Exploring Driving Behavior for Autonomous Vehicles Based on Gramian Angular Field Vision Transformer
Junwei You, Ying Chen, Zhuoyu Jiang, Zhangchi Liu, Zilin Huang, Yifeng Ding, Bin Ran
TL;DR
The paper addresses driving-behavior classification for autonomous vehicles to aid fault diagnosis and algorithmic improvement. It proposes GAF-ViT, which converts multivariate driving sequences into multi-channel images using Gramian Angular Field representations and classifies them with a Vision Transformer augmented by a channel-attention mechanism. Key contributions include (i) visualizing driving-behavior features via GAF, (ii) transforming multivariate sequences into image-like inputs for ViT-based classification, and (iii) demonstrating performance gains and ablation-backed module necessity on the Waymo trajectory dataset. The work holds practical significance for AV safety, enabling anomaly detection and adaptive control, with deployment strategies leveraging edge or RSU infrastructure for scalable real-time analysis.
Abstract
Effective classification of autonomous vehicle (AV) driving behavior emerges as a critical area for diagnosing AV operation faults, enhancing autonomous driving algorithms, and reducing accident rates.
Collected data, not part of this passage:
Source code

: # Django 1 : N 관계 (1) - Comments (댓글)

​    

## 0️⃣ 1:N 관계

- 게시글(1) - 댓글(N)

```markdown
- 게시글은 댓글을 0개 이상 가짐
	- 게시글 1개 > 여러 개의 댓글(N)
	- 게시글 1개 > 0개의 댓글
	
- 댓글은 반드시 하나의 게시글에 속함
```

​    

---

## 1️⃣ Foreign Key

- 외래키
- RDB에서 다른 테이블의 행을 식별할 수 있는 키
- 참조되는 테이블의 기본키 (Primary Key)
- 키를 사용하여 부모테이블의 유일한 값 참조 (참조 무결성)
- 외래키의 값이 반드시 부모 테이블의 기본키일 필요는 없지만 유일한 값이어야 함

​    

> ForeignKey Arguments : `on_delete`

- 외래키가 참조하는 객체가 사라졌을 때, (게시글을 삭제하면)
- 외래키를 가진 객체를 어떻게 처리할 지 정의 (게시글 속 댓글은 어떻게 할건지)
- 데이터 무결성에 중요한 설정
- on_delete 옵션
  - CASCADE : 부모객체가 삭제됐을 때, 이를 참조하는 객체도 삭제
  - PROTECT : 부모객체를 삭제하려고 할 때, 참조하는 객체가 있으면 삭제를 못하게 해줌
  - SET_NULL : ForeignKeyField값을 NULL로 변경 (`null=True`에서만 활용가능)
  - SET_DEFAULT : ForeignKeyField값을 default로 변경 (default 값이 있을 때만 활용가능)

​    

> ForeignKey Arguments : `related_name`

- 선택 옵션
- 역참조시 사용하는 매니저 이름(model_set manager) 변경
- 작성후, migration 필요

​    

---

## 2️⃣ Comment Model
This paper presents the Gramian Angular Field Vision Transformer (GAF-ViT) model, designed to analyze AV driving behavior. The proposed GAF-ViT model consists of three key components: GAF Transformer Module, Channel Attention Module, and Multi-Channel ViT Module. These modules collectively convert representative sequences of multivariate behavior into multi-channel images and employ image recognition techniques for behavior classification. A channel attention mechanism is applied to multi-channel images to discern the impact of various driving behavior features. Experimental evaluation on the Waymo Open Dataset of trajectories demonstrates that the proposed model achieves state-of-the-art performance. Furthermore, an ablation study effectively substantiates the efficacy of individual modules within the model.